- [TASK] Extract every line of the records that contains the string "given", treating uppercase and lowercase letters as distinct.

- [MATERIAL TO PROCESS]
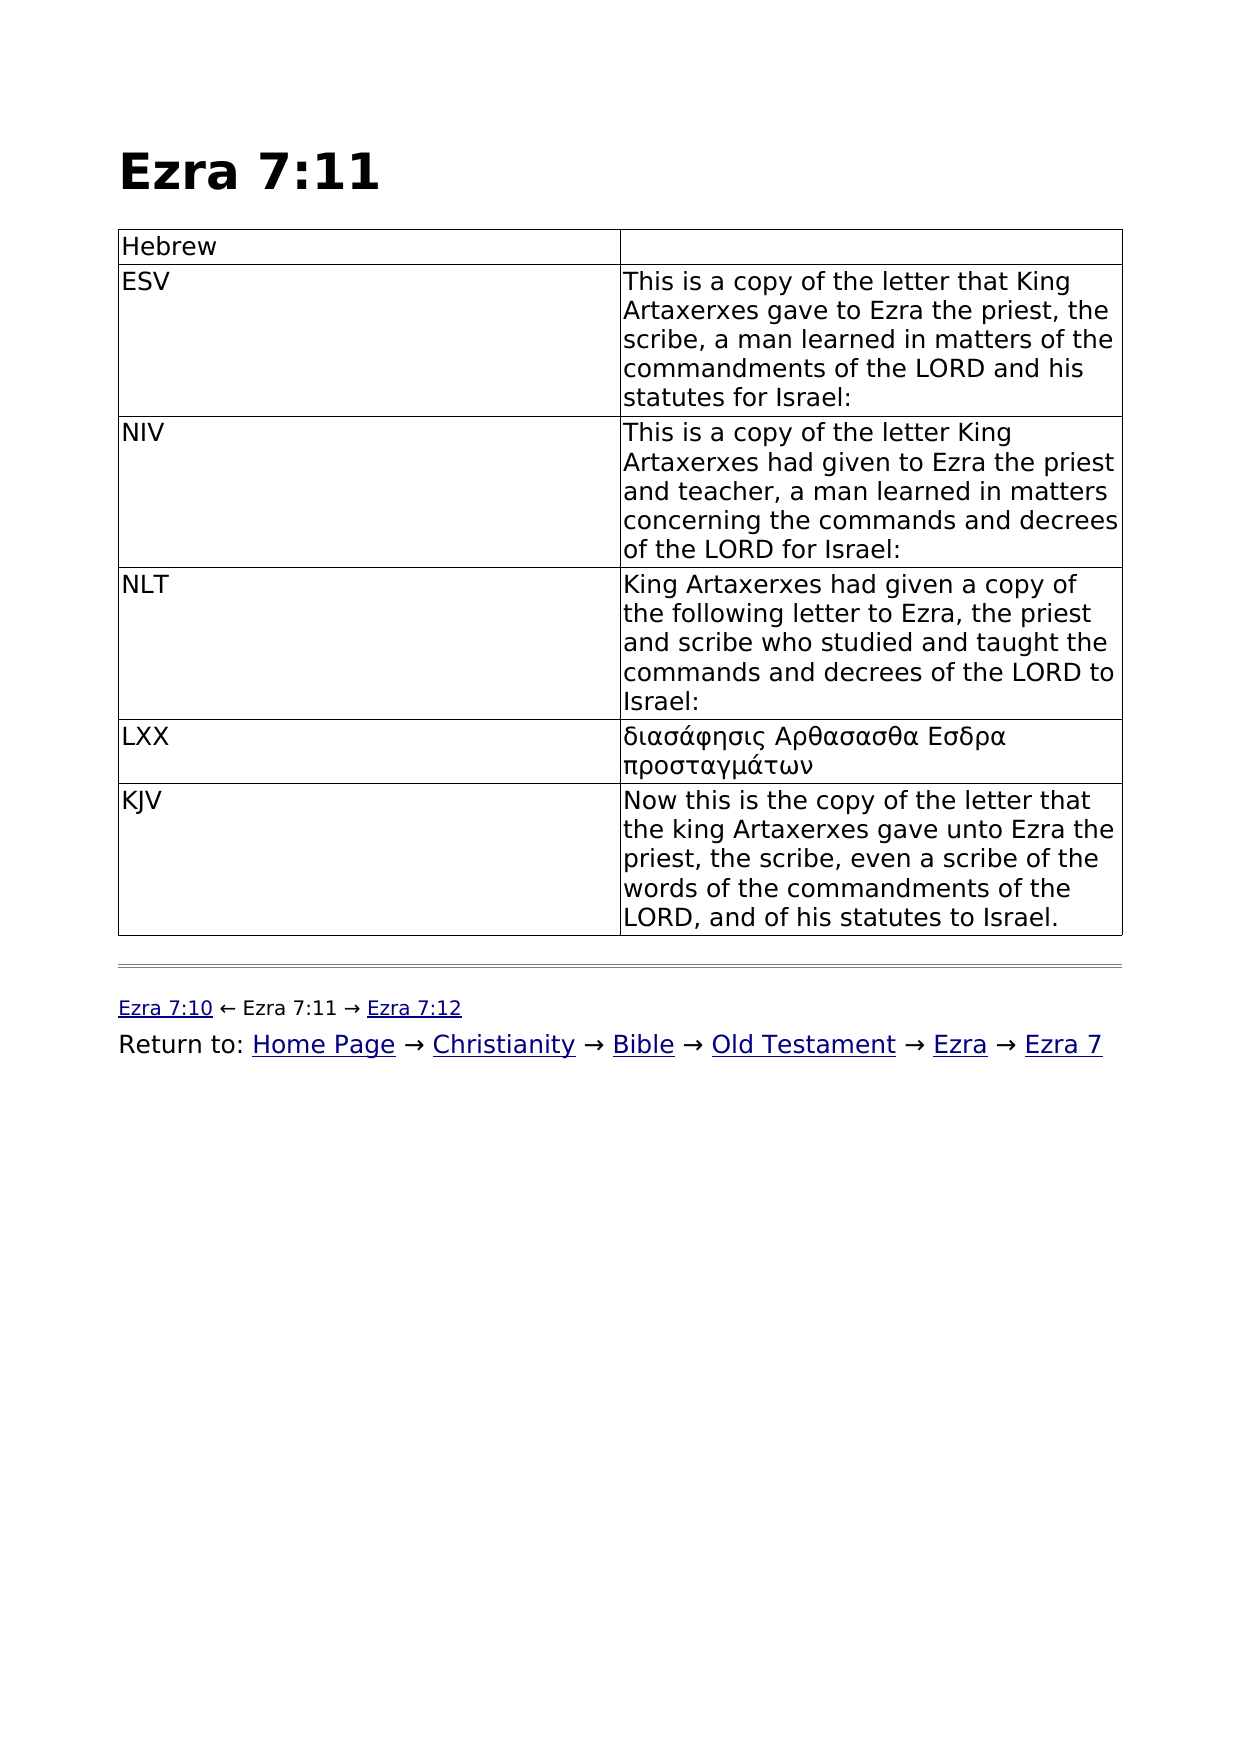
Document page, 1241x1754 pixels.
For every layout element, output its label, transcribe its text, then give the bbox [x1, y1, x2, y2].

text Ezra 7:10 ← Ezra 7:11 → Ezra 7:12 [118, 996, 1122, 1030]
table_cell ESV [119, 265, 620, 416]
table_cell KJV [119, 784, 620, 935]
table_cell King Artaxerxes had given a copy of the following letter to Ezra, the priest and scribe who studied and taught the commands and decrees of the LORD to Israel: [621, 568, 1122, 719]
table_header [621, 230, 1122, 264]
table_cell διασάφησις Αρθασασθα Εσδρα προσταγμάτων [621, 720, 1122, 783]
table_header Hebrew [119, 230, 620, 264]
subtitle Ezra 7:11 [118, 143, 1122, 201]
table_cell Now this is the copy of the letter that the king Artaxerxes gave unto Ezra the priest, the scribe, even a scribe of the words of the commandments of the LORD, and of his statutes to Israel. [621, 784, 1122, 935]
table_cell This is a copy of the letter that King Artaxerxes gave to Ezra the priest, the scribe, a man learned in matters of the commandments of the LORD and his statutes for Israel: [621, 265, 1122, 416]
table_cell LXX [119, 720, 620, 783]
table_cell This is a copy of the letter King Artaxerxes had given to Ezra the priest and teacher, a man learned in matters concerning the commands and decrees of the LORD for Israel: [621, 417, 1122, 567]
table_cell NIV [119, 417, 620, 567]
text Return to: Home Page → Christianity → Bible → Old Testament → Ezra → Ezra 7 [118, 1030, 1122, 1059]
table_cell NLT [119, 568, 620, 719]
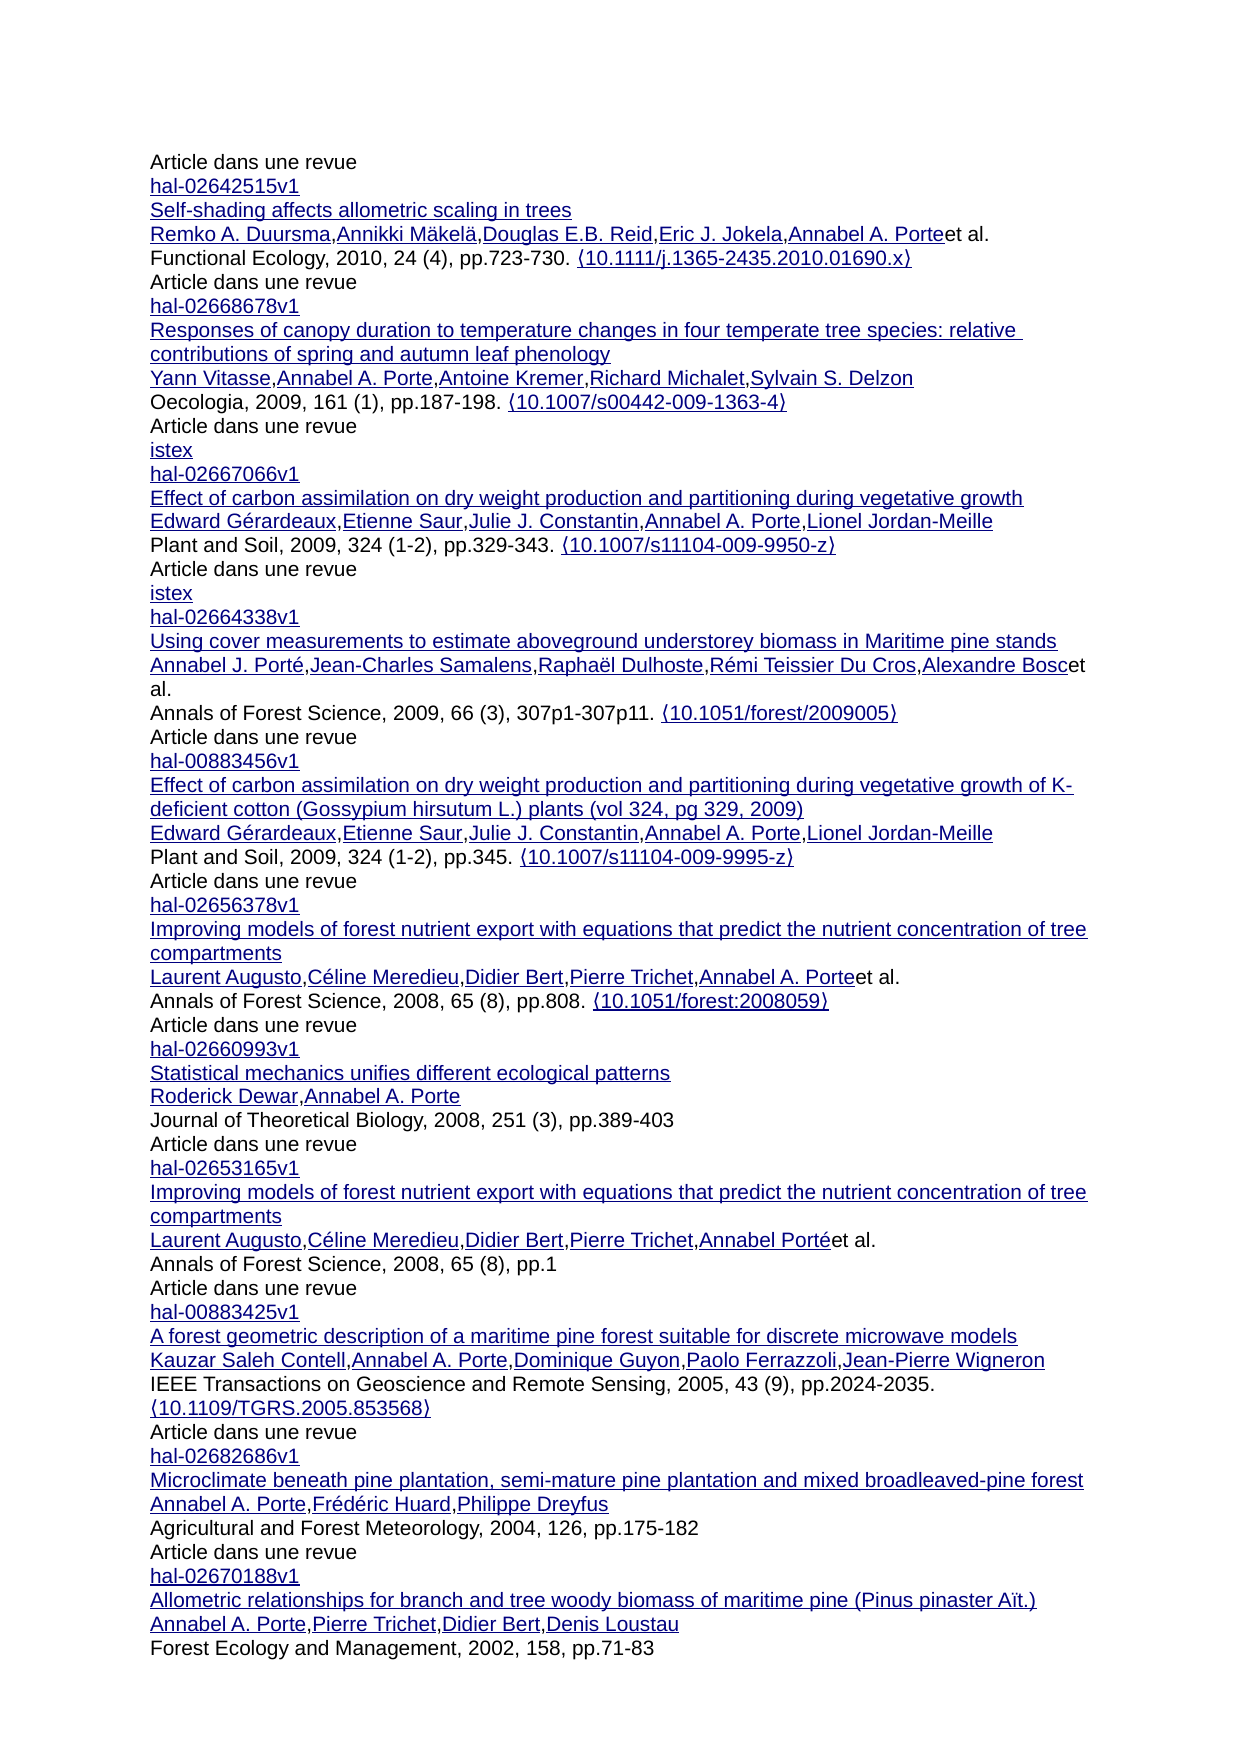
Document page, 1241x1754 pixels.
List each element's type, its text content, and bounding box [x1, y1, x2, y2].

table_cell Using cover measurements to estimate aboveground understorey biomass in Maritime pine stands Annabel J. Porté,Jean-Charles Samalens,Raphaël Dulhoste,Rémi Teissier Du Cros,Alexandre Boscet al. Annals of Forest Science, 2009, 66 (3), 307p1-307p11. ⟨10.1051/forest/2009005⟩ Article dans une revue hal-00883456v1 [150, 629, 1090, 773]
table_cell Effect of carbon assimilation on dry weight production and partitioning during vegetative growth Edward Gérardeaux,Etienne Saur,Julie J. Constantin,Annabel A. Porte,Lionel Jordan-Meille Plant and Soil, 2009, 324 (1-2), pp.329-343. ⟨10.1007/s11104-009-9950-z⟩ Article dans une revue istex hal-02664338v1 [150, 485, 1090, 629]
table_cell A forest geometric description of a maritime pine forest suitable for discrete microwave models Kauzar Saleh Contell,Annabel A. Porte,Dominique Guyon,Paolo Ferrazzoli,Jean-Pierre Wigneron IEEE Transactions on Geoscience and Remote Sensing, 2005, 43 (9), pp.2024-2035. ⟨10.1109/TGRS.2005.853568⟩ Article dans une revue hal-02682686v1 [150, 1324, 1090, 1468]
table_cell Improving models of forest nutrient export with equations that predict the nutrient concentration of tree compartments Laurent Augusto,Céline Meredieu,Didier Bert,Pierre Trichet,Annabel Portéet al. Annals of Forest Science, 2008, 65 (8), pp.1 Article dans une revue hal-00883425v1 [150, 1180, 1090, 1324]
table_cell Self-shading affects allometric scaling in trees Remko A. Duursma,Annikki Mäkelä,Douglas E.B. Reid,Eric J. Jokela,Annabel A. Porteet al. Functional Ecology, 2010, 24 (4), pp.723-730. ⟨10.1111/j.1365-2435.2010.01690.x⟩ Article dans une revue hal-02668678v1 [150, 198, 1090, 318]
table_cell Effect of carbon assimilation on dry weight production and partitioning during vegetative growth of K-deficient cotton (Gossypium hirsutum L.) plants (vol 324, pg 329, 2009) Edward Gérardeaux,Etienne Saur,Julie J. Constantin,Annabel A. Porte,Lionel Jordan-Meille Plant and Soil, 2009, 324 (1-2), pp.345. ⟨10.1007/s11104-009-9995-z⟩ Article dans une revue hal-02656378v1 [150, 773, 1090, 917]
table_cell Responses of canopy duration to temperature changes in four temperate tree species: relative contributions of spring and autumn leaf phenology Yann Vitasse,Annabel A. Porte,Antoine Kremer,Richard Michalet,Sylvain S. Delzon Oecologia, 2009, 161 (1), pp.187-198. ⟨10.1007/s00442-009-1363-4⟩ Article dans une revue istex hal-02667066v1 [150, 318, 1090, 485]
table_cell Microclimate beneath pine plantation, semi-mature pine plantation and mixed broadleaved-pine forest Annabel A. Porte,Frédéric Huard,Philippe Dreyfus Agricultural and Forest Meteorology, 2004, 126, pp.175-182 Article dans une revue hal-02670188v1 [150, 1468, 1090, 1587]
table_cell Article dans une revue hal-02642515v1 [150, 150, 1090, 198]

- [PROBLEM SOLUTION]
table_cell King Artaxerxes had given a copy of the following letter to Ezra, the priest and scribe who studied and taught the commands and decrees of the LORD to Israel: [621, 568, 1122, 719]
table_cell This is a copy of the letter King Artaxerxes had given to Ezra the priest and teacher, a man learned in matters concerning the commands and decrees of the LORD for Israel: [621, 417, 1122, 567]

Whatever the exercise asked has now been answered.